My wordcount program has only a single digit handling option, -d, which puts digits on par with a-z,A-Z. Depending on the text, switching the digits option in and out can have a large effect on the total word count, which changes all the ratios that depend on total count.
1) take a six-week vacation 2) take a six- week vacation 3) so much hyper- bole 4) so much hyperbole
With the -s option selected all hyphens are removed and lines 1 and 2 are now the same, and both wrong. Some other method could be employed to correct this problem.
From the copyright page of "Surely You're Joking, Mr. Feynman!":
Portions of this book appeared in /Science '84/ magazine DecemberThe '84 vanishes when combined with the non-use of the -d (include digits) option.

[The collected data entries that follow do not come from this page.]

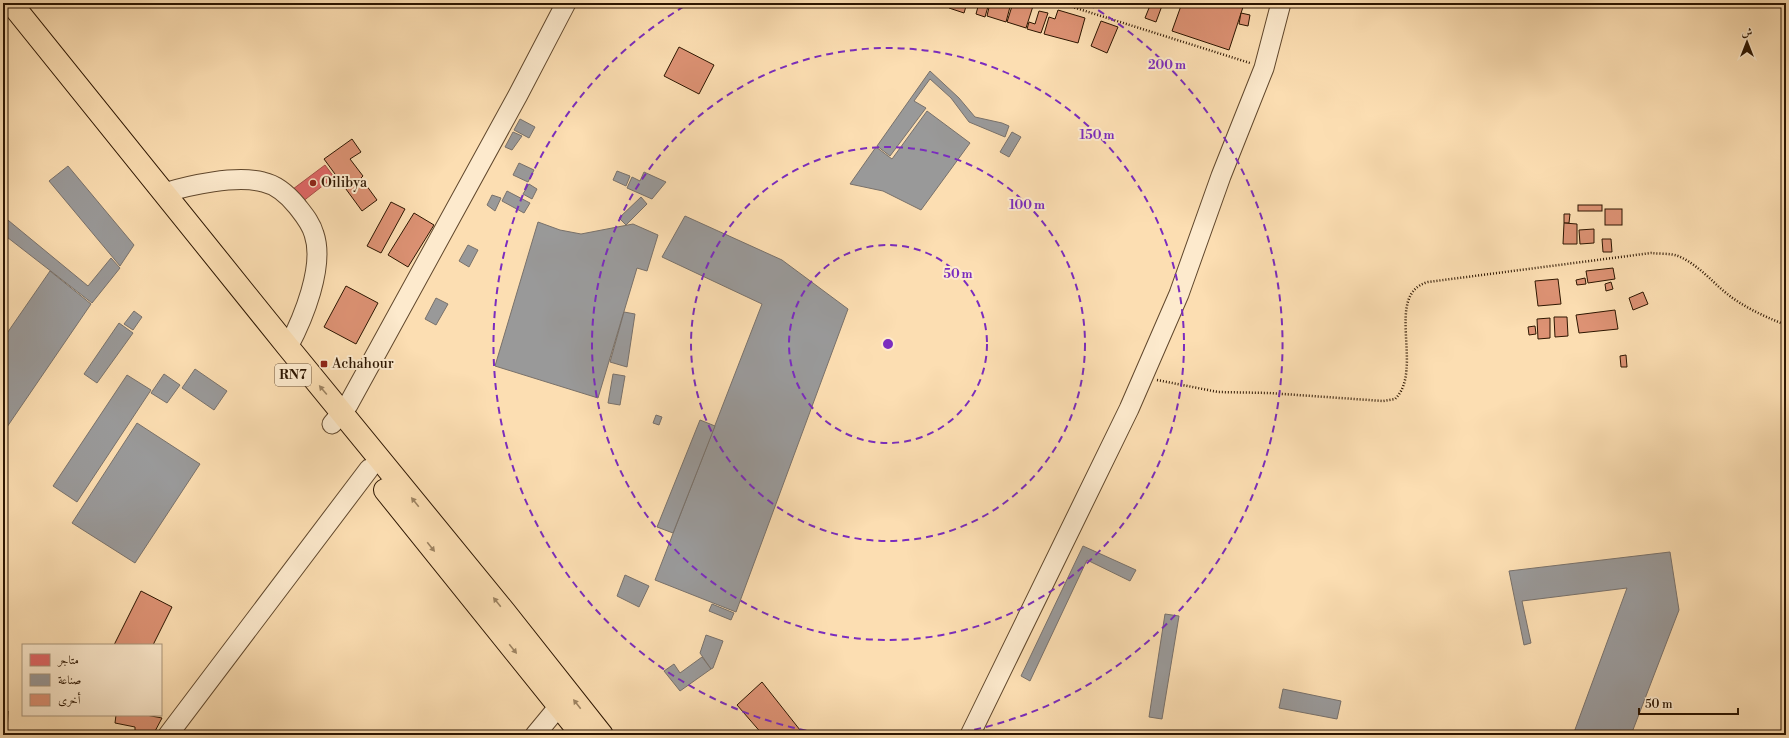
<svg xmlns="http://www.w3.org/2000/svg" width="1789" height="738" viewBox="0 0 1789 738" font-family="'Libre Bodoni',Amiri,serif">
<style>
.shops{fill:#e06666;stroke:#aa4e47}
.industry{fill:#999;stroke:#78716b}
.building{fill:#dd9274;stroke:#2c1500}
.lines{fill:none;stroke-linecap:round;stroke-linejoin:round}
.minor-casing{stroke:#60472c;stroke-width:21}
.highway-casing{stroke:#2c1500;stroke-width:24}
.path{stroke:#2c1500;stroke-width:2.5;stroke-dasharray:1 2;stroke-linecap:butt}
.minor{stroke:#fdeacd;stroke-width:19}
.highway{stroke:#fcdeb2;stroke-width:22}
.oneway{fill:#9e8462}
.ring{fill:none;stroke:#7b2cbf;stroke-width:2;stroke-dasharray:7 5}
.poi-dot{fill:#8f2418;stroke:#fdeacd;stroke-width:1.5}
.labels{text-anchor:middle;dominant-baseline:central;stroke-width:4;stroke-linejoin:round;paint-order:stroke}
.shield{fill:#fdeacd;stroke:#6b553e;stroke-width:1}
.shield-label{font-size:13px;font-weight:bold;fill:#2c1500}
.poi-label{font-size:14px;fill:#2c1500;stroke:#fdeacd;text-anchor:start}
.centre{fill:#7b2cbf;stroke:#fdeacd;stroke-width:2}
.ring-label{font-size:12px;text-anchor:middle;font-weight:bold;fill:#7b2cbf;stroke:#fdeacd;stroke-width:4;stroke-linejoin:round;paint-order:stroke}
</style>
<rect width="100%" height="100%" fill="#fcdeb2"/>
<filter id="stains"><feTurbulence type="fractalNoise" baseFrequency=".005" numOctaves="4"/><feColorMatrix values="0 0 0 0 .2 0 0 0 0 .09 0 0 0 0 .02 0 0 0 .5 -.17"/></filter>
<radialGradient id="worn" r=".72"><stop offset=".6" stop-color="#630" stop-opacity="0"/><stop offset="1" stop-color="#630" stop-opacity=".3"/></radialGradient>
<polygon class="shops" points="325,165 334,177 302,202 293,189"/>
<g class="industry">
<polygon points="930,71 959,98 975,117 1002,123 1009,126 1005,137 969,122 951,98 930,79 914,101 926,108 890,156 877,146"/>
<polygon points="927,111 970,143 921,210 883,191 850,184 876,147 892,159"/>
<polygon points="520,119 535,127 529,138 514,130"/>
<polygon points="513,132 522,136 512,150 505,147"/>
<polygon points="1012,132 1021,137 1009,157 1000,152"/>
<polygon points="519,163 534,170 528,182 513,175"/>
<polygon points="68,166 134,245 120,266 49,181"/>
<polygon points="617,171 630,176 626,186 613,180"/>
<polygon points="644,172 666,182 652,199 627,188 632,177 640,181"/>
<polygon points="529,184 537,189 532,199 523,194"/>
<polygon points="507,191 530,203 524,213 502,201"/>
<polygon points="492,195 501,198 495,211 487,205"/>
<polygon points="641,197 647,204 626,225 619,218"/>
<polygon points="3,216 88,286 111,258 120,268 92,303 3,234"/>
<polygon points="685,216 782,260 848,309 736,612 655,580 762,304 662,257"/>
<polygon points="538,222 560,230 581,234 633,224 658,235 647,271 637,268 598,398 495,366"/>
<polygon points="468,245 478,250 469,267 459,261"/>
<polygon points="50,271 91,304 7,427 3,425 3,339"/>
<polygon points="436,298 448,304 436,325 425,319"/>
<polygon points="134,311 142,317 133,330 124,324"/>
<polygon points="624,312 635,314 627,367 610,362"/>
<polygon points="119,323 133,333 97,383 84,374"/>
<polygon points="195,369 227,391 214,410 182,388"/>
<polygon points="164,374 180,385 167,403 151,393"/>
<polygon points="613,374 625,376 620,405 608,403"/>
<polygon points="127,375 151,390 77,502 53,486"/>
<polygon points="656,415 662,417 659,425 653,423"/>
<polygon points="700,420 715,426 673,533 657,527"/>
<polygon points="137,423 200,464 135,563 72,523"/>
<polygon points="1083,546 1136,570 1130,581 1087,560 1030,681 1021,676"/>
<polygon points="1670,552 1679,610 1631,735 1573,735 1627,588 1522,601 1531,643 1524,645 1509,571"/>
<polygon points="625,575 649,586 639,607 617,596"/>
<polygon points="712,604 734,613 731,620 709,611"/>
<polygon points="1165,614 1179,616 1162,719 1149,717"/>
<polygon points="706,635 723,641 713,668 711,669 700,653"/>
<polygon points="702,657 711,669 680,691 664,671 674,664 680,673"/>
<polygon points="1283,689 1341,701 1337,719 1279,708"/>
</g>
<g class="building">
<polygon points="950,3 967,3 964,13 949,8"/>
<polygon points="979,3 989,3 985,17 976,14"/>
<polygon points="990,3 1011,3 1006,22 987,16"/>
<polygon points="1013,3 1034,3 1026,28 1007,22"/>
<polygon points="1151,3 1163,3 1156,22 1145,18"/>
<polygon points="1182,3 1244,4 1229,50 1172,31"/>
<polygon points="1058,10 1085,18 1078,43 1044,34 1049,17 1055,19"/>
<polygon points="1039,11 1048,13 1041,33 1027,29 1029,22 1035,24"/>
<polygon points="1241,13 1250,15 1248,26 1239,24"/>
<polygon points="1101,21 1118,27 1107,53 1091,46"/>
<polygon points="679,47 714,65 699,94 664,76"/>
<polygon points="352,139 361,152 350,159 363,176 361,178 377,200 362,211 324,159"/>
<polygon points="391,202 405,209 381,253 367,246"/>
<rect x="1578" y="205" width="24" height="6"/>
<rect x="1605" y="209" width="17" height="16"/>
<polygon points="414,213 434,225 408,267 388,255"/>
<polygon points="1564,214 1570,214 1569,223 1564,223"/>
<polygon points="1564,223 1577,224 1577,244 1563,244"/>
<polygon points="1594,229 1594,243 1580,244 1579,230"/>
<polygon points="1602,239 1611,239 1612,252 1603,252"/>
<polygon points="1613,268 1615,279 1588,283 1586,271"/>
<polygon points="1585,278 1586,284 1577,285 1576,280"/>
<polygon points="1558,279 1561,304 1538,306 1535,281"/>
<polygon points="1611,282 1613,289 1606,291 1605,284"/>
<polygon points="346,286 378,303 356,344 324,327"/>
<polygon points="1643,292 1648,304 1633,310 1629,298"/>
<polygon points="1615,310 1618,329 1579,333 1576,315"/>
<polygon points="1554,317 1567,317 1568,336 1555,337"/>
<polygon points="1550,318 1550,338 1538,339 1537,319"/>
<polygon points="1535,326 1536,334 1529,335 1528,327"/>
<polygon points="1626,355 1627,367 1621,367 1620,356"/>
<polygon points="141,591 172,607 153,645 114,645"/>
<polygon points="762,682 804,735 763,735 737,705"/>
<polygon points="3,711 8,711 7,735 3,735"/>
<polygon points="116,715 146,715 162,718 153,735 135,735 135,727 115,723"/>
</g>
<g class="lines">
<g class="minor-casing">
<g id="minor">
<path d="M 164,193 C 190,185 236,175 263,182 C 277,185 288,195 297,206 C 304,215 311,223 314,234 C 325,266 303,319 288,347"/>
<polyline points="332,424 348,405 518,95 566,3"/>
<polyline points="168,735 369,469"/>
<polyline points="535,735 559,706"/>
<polyline points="970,735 1129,409 1179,294 1221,176 1264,68 1281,3"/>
</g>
</g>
<g class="highway-casing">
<g id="highway">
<polyline points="11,3 288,347 504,611 602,735"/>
<polyline points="385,490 582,735"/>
</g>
</g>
<g class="path">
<polyline points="1060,3 1250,63"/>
<path d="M 1157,380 L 1218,392 L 1269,393 L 1383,401 L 1395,399 C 1425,370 1383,294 1428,282 L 1651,253 C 1659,254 1670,253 1678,256 C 1700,265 1715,286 1734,299 C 1750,310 1768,318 1786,325"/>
</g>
<use href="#minor" class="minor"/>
<use href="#highway" class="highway"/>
</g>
<defs><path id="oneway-solid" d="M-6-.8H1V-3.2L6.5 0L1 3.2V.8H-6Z"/></defs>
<g class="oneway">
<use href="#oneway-solid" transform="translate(323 390) rotate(-130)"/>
<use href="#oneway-solid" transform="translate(415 502) rotate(-129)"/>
<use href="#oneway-solid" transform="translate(431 547) rotate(51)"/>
<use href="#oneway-solid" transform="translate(497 602) rotate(-129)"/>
<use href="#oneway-solid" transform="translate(513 649) rotate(51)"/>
<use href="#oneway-solid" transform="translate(577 704) rotate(-128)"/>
</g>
<g class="ring">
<circle cx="888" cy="344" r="99"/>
<circle cx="888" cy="344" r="197"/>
<circle cx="888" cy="344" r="296"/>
<path d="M830 735A395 395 0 0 1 688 4M1088 4A395 395 0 0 1 946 735"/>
</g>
<g class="poi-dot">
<circle cx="313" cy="183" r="4"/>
<rect x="320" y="360" width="8" height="8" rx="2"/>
</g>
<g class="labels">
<rect class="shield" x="275" y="364" width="36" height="22" rx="3"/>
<g class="shield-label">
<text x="293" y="375">RN7</text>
</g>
<g class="poi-label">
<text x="321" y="183">Oilibya</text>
<text x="332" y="364">Achahour</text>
</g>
</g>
<circle cx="888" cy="344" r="6" class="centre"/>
<g class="ring-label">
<text x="1167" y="69">200 m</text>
<text x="1097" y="139">150 m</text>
<text x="1027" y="209">100 m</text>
<text x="958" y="278">50 m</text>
</g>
<rect width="1789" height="738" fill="none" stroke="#fcdeb2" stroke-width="16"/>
<rect x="4" y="4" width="1781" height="730" fill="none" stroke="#2c1500" stroke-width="2"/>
<rect x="8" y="8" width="1773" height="722" fill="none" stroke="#2c1500"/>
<rect x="22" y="644" width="140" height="72" fill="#fdeacd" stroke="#a9957b"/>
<rect x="30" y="654" width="20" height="12" fill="#e06666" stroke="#a9957b"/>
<text x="58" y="664" font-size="12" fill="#2c1500">متاجر</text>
<rect x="30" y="674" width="20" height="12" fill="#999999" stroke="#a9957b"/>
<text x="58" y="684" font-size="12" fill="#2c1500">صناعة</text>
<rect x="30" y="694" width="20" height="12" fill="#dd9274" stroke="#a9957b"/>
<text x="58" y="704" font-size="12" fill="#2c1500">أخرى</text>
<g transform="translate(1747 42)" stroke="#fdeacd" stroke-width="3" paint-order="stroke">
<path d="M0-3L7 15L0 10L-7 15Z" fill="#2c1500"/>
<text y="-6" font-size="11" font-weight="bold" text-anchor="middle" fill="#2c1500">ش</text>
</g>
<path d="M1639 708v6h99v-6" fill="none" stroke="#2c1500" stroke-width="2"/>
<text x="1645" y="708" font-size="12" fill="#2c1500" stroke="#fdeacd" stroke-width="3" paint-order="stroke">50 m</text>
<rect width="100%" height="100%" filter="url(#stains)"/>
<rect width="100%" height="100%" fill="url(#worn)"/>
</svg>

From http://www.apple.com/hotnews/thoughts-on-flash/
I wanted to jot down some of our thoughts on Adobe’s Flash products ...That's not an ASCII apostrophe in the Flash thoughts. It's an UTF-8 apostrophe and unless UTF-8 is used in the word counting program or unless all of those apostrophe are replaced with ASCII apostrophe, a large collection of single "s" words are counted. The main result there is that I can't just copy a block of text from a web page and give it to the program.
From Oliver Twist:
and a faint voice imperfectly articulated the words, 'Let me see the child, and die.'In the US the double quote is used to quote, in the UK the single quote is used more often. The single quote is an apostrophe.
These things throw off the word count. In particular, the results for Oliver Twist are suspect since there are a large number of apostrophe related artefacts that shouldn't meet anyone's definition of a unique word. For example:
3, 4269, ' 56, 436, 'i 134, 156, 'and 254, 78, 'but 1341, 12, 'oliver 4900, 2, again' 5435, 2, fortun' 6395, 1, 'no' 6981, 1, didn't' 7514, 1, 'blessed' 8051, 1, 'life-preserver' 8177, 1, 'jemmies' 10246, 1, 'frob 10249, 1, i'b 10307, 1, ''cod 10690, 1, 'hell's 11050, 1, 'wot's 11061, 1, 'he' 11067, 1, 'to-night's
It would also be odd if there really was a constant relationship between the word frequencies between adjacent ranks, and it was a large relationship such as the most used word being used twice as often as the next which was used twice as often as the next, etc, then the average of the ratios would be 2. This would imply that the least used word is used only once, the next used twice, etc., and all "bodies of natural language" would be 2N-1 long.
In 1musk12.txt.html there is a vertical strip at about word 17600. Some word appears first about 3/4 way through the text and becomes used frequently from then on. I found it, and this word, this character of Mr. Felton, was supposed to be kept out of the picture for quite some time. It's here:
Then, turning toward the door, and seeing that the young officer was waiting for his last orders, he said. "All is well, I thank you; now leave us alone, Mr. Felton."Then a new chapter begins. I didn't remember this character. I'll have to read The Three Musketeers again soon.
In callw10.txt.html there is a vertical strip at about word 20000. Some word appears first far into the text and becomes used frequently from then on. This one I guessed easily. It's "Thornton".
There is a Tcl gui which comes with the zwc program. Its chief use is in making it easier to build the HTML summaries, run gnuplot, and to zoom in on regions of interest. Having identified a region of interest at around word rank 20000, the screenshot below shows how the gui is used to zoom in. (Click the image for the bigger picture).
The X Min Value is set at 19600, the X Max Value is set at 20000. With the Add labels? set to No the Y Max Value entry is not read. Clicking on the WRPROF Replot button generates the image shown.
There actually seem to be two strips of sudden and frequent use of a new word there. Setting the Add labels? set to Yes and the Y Max Value to 20000 and clicking on the WRPROF Replot button again generates the new plot shown.
The words are "Thornton's" and "Thornton".
In nostradamus.txt.html there are repeating diagonal lines ... groups of regularly reused words. Or digits maybe:
grep "^35" nostradamus.txt 35 35 35 35 35 35 35 35 35 35The repeating diagonal lines are a result of the section numbers.
The same thing with the repeating digits should appear in the bible bible.txt.html, but I think it is masked by the volume of words. It's the largest text I used, comprising 1061230 words (with the -d option).
But there are other things to note. For example the features at about 447000 words here:
represent collections of words that start at some point, get a lot of use, then there is a drastic reduction in the rate of the word use. Just what one would expect from a collection of stories. In fact, the arrow points to the word "Psalms", and there are 150 lines of
"Psalms Chapter <chapter number>".